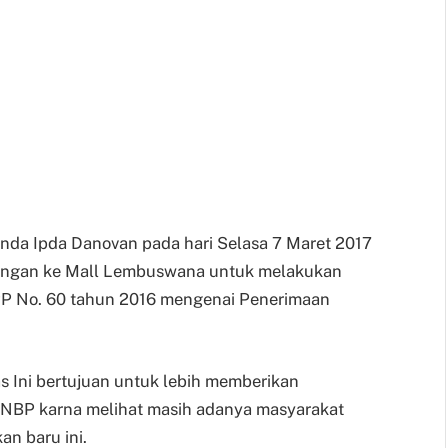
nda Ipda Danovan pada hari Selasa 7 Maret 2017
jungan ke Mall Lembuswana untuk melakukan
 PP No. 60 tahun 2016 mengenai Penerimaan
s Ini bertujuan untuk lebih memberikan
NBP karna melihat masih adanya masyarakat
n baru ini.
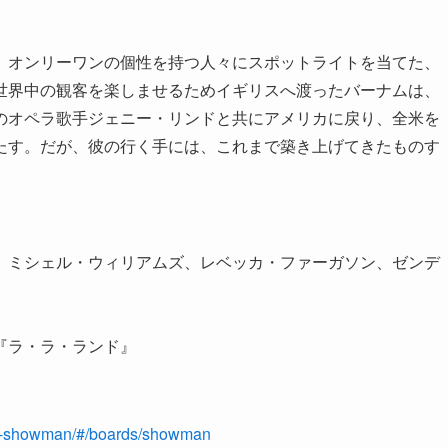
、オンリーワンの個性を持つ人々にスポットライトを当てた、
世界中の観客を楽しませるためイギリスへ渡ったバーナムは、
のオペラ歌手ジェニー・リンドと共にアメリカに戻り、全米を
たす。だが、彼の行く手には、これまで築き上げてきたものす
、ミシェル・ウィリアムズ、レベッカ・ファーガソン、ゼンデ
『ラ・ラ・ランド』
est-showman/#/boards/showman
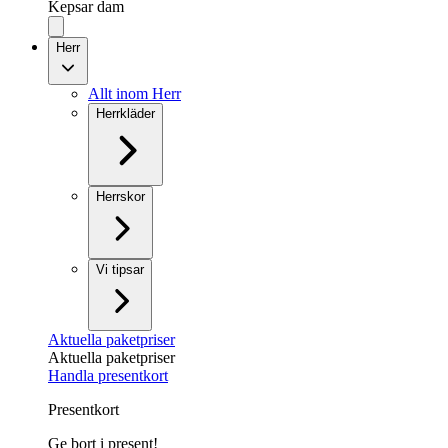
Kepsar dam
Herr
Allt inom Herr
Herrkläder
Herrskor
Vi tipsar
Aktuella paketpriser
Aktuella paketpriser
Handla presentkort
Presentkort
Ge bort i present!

...

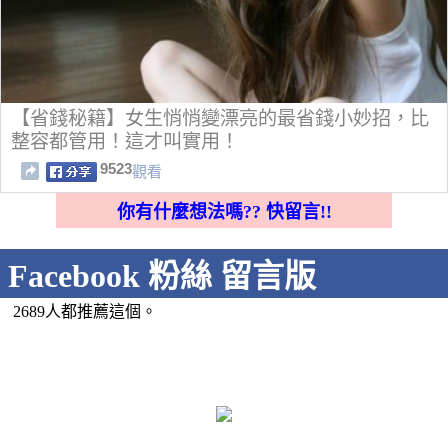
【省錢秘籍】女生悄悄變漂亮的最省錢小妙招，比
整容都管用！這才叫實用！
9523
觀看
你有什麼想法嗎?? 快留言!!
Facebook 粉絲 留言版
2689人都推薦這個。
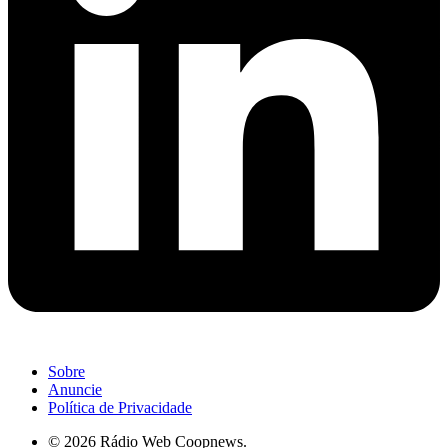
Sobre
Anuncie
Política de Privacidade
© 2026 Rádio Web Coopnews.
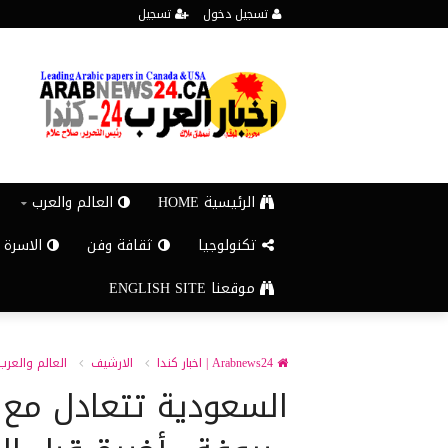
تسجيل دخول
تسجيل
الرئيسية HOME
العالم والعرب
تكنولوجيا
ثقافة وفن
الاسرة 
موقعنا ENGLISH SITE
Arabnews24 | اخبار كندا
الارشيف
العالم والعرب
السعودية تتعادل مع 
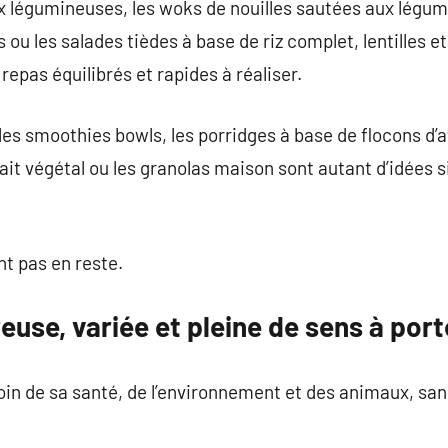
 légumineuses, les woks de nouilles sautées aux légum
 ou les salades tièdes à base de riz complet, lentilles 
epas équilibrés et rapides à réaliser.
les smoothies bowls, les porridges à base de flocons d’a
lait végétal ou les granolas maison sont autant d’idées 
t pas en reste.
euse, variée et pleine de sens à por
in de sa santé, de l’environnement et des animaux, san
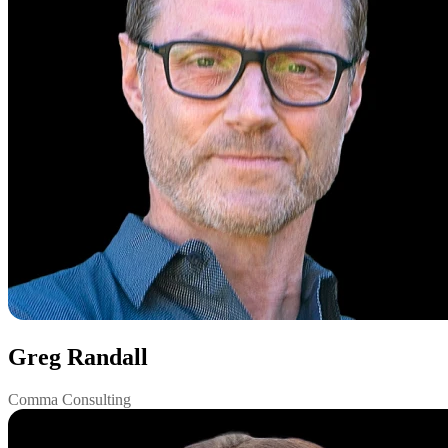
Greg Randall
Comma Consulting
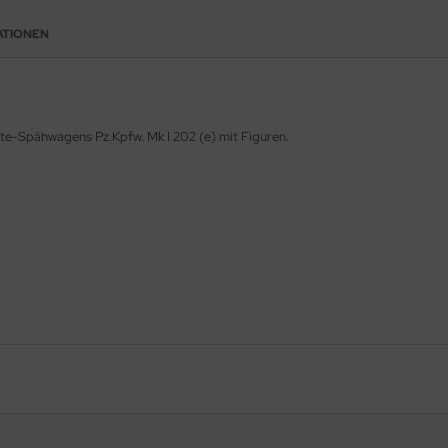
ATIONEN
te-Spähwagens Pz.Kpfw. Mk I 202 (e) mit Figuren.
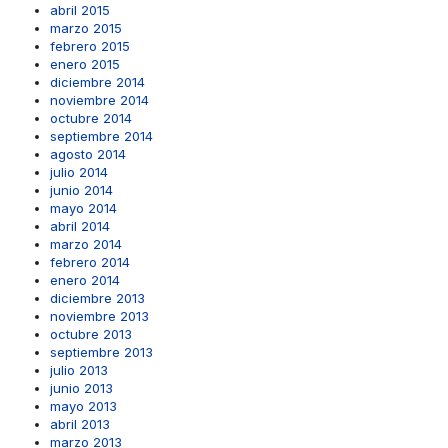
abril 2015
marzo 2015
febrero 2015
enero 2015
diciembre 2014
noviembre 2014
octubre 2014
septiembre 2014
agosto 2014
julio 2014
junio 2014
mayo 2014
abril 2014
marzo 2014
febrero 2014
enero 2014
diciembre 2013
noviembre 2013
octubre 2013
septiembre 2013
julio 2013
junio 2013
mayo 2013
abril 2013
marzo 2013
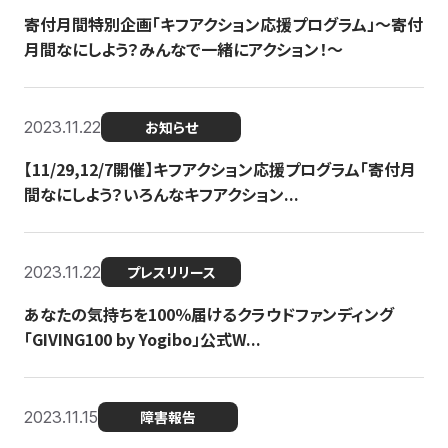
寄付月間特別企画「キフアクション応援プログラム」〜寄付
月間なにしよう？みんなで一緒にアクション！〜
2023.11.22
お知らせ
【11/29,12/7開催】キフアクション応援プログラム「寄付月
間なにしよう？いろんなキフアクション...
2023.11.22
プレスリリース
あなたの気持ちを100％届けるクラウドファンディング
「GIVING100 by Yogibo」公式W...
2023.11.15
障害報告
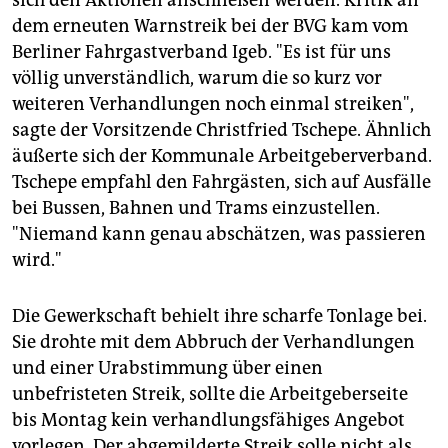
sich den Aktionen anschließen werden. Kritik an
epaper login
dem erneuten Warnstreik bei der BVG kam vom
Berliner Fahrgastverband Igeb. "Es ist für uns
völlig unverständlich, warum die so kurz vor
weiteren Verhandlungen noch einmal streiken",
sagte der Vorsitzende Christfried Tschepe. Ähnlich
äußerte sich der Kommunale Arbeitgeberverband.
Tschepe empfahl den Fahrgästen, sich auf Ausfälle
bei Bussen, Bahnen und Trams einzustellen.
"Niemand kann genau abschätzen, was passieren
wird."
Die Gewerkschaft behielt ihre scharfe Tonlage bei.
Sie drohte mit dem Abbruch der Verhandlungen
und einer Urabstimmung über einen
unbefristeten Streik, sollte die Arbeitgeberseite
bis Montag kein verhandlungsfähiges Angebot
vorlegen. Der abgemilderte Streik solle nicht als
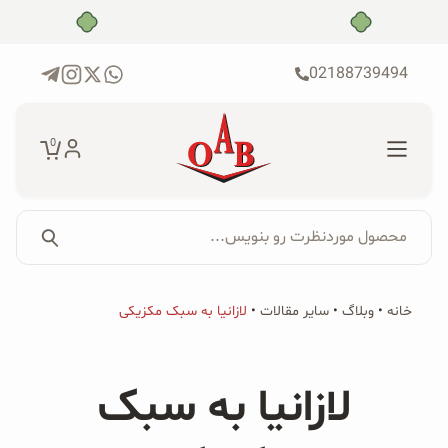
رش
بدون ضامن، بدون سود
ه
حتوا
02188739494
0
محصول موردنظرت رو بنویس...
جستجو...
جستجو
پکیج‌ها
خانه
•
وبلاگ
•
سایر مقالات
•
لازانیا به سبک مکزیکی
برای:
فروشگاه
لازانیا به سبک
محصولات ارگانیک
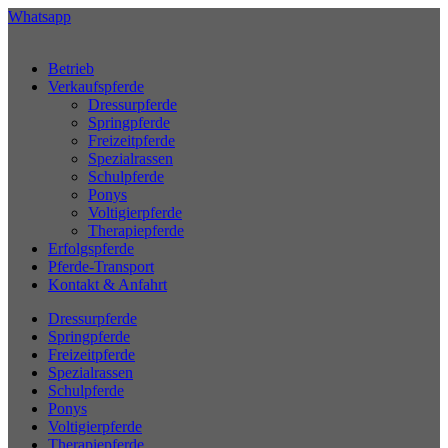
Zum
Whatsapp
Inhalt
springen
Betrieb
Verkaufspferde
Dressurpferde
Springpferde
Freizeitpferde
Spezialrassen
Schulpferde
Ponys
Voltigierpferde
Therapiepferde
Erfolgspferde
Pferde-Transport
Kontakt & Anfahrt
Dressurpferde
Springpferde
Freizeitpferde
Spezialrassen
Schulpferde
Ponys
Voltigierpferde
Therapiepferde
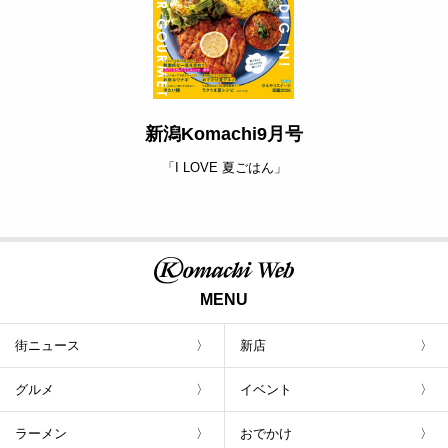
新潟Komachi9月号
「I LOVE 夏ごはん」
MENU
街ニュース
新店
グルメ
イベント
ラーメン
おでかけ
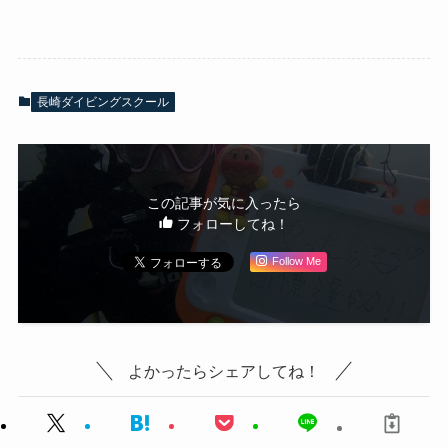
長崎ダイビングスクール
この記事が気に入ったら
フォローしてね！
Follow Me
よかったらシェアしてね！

* _Directions_
Reproduce the rows verbatim, from the one containing "sich den Aktionen" through the one containing "よかったらシェアしてね！", and leave the pictures out.

* _Result of this exercise_
sich den Aktionen anschließen werden. Kritik an
epaper login
dem erneuten Warnstreik bei der BVG kam vom
Berliner Fahrgastverband Igeb. "Es ist für uns
völlig unverständlich, warum die so kurz vor
weiteren Verhandlungen noch einmal streiken",
sagte der Vorsitzende Christfried Tschepe. Ähnlich
äußerte sich der Kommunale Arbeitgeberverband.
Tschepe empfahl den Fahrgästen, sich auf Ausfälle
bei Bussen, Bahnen und Trams einzustellen.
"Niemand kann genau abschätzen, was passieren
wird."
Die Gewerkschaft behielt ihre scharfe Tonlage bei.
Sie drohte mit dem Abbruch der Verhandlungen
und einer Urabstimmung über einen
unbefristeten Streik, sollte die Arbeitgeberseite
bis Montag kein verhandlungsfähiges Angebot
vorlegen. Der abgemilderte Streik solle nicht als
رش
بدون ضامن، بدون سود
ه
حتوا
02188739494
0
محصول موردنظرت رو بنویس...
جستجو...
جستجو
پکیج‌ها
خانه
•
وبلاگ
•
سایر مقالات
•
لازانیا به سبک مکزیکی
برای:
فروشگاه
لازانیا به سبک
محصولات ارگانیک
Zum
Whatsapp
Inhalt
springen
Betrieb
Verkaufspferde
Dressurpferde
Springpferde
Freizeitpferde
Spezialrassen
Schulpferde
Ponys
Voltigierpferde
Therapiepferde
Erfolgspferde
Pferde-Transport
Kontakt & Anfahrt
Dressurpferde
Springpferde
Freizeitpferde
Spezialrassen
Schulpferde
Ponys
Voltigierpferde
Therapiepferde
新潟Komachi9月号
「I LOVE 夏ごはん」
MENU
街ニュース
新店
グルメ
イベント
ラーメン
おでかけ
長崎ダイビングスクール
この記事が気に入ったら
フォローしてね！
Follow Me
よかったらシェアしてね！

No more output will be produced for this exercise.